Clément Vauquer mastiqua dans le vide quelques instants.

— Un hôtel avec des boules. Hôtel des Trois-Boules, ou des quatre, ou des six. Plusieurs en tout cas. À la station Saint-Ambroise. Je saurais le retrouver. Il y a mon nom personnel sur le registre, Clément Vauquer, le téléphone dans la chambre, et les toilettes. Il a appelé pour dire qu’on retardait.

— Explique-toi.

— On retardait. Je devais commencer le samedi, mais le restaurant n’était pas encore prêt, à cause du retard de trois semaines de travaux. Le type a dit que j’allais travailler à autre chose en attendant. C’est comme ça que j’en suis arrivé par-devers moi à m’occuper des femmes.

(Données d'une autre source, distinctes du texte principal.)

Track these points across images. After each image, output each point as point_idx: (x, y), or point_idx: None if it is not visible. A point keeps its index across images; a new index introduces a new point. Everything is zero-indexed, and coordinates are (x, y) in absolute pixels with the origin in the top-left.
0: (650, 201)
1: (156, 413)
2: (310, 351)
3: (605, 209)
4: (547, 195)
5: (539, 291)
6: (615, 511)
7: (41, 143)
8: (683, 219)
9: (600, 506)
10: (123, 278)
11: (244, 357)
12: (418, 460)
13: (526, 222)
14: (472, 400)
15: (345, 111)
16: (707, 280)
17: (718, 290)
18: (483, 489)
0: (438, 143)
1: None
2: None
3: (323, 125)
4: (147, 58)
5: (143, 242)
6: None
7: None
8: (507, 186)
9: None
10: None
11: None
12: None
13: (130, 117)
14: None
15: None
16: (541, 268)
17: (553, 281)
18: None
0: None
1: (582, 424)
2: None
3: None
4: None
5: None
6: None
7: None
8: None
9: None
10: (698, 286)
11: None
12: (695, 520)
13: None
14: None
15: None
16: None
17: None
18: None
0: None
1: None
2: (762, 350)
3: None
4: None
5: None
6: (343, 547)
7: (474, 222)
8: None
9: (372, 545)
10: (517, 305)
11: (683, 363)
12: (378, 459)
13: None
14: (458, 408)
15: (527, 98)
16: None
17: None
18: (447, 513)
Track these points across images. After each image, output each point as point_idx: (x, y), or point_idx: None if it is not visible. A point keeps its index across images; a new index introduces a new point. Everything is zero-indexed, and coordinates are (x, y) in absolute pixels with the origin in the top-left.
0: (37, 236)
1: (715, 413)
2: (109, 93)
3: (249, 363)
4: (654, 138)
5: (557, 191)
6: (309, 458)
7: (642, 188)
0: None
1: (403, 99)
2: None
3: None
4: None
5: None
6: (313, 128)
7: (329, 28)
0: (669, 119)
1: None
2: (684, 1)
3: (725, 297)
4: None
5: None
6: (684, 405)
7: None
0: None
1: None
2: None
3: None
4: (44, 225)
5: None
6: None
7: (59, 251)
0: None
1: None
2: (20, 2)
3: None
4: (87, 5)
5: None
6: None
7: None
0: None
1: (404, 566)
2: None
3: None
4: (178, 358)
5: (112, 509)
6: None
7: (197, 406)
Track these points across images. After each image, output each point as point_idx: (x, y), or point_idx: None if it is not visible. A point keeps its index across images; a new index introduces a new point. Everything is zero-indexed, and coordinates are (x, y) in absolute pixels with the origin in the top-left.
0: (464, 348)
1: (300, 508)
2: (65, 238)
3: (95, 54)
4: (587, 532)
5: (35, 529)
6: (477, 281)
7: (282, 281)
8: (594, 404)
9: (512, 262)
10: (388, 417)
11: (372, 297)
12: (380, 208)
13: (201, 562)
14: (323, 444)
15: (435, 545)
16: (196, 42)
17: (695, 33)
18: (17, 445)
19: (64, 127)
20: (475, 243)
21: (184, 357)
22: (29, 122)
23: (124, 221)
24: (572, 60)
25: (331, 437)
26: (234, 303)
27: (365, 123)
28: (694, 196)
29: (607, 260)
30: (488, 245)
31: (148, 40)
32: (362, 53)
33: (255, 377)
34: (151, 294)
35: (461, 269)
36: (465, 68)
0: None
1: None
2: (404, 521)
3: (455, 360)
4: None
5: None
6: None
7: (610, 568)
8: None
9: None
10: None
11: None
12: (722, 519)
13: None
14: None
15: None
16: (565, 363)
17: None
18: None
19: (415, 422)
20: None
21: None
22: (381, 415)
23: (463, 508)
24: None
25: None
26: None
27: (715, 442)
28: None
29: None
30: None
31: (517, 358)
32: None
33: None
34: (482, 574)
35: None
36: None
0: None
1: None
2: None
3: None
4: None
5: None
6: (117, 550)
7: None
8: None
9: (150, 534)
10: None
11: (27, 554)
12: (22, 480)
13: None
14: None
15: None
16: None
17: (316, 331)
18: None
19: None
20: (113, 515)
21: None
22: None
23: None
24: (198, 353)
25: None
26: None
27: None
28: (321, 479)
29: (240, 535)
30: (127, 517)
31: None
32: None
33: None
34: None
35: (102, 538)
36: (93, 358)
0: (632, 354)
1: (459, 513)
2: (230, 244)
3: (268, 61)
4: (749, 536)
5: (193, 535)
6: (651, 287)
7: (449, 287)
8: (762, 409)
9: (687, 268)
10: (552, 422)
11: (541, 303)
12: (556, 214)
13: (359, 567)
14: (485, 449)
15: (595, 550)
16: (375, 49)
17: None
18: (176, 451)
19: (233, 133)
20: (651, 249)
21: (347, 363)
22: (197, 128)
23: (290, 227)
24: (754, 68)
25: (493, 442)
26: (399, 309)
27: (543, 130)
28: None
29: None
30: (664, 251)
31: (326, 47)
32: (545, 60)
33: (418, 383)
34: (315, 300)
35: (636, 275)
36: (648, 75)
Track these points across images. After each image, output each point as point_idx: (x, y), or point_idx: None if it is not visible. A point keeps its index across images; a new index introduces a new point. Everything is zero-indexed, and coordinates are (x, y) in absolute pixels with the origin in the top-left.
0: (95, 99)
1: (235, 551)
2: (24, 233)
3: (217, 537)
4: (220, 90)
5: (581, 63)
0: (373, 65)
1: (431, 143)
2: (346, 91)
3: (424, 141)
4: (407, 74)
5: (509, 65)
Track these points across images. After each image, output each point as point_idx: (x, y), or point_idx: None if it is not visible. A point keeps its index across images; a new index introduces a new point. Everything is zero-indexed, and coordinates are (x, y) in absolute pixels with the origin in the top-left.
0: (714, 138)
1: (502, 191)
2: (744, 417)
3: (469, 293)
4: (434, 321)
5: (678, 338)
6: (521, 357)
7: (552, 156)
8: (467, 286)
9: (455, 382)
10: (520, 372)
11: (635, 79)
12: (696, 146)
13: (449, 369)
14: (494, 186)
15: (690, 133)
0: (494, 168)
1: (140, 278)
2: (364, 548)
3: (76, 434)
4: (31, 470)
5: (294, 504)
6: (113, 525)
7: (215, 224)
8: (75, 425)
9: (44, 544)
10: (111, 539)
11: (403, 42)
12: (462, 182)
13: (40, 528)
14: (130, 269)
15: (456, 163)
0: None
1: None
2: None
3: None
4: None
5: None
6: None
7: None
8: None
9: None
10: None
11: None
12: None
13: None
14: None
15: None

— Raconte ça du mieux que tu peux, dit Louis en se penchant en avant. C’est toi qui as eu l’idée des femmes ?

— Quelle idée des femmes ?

— Cause clairement, merde ! gronda Marthe en direction de Louis. Tu vois bien qu’il peine, ce gosse. Elle n’est pas commode son histoire, tâche de te mettre à sa place.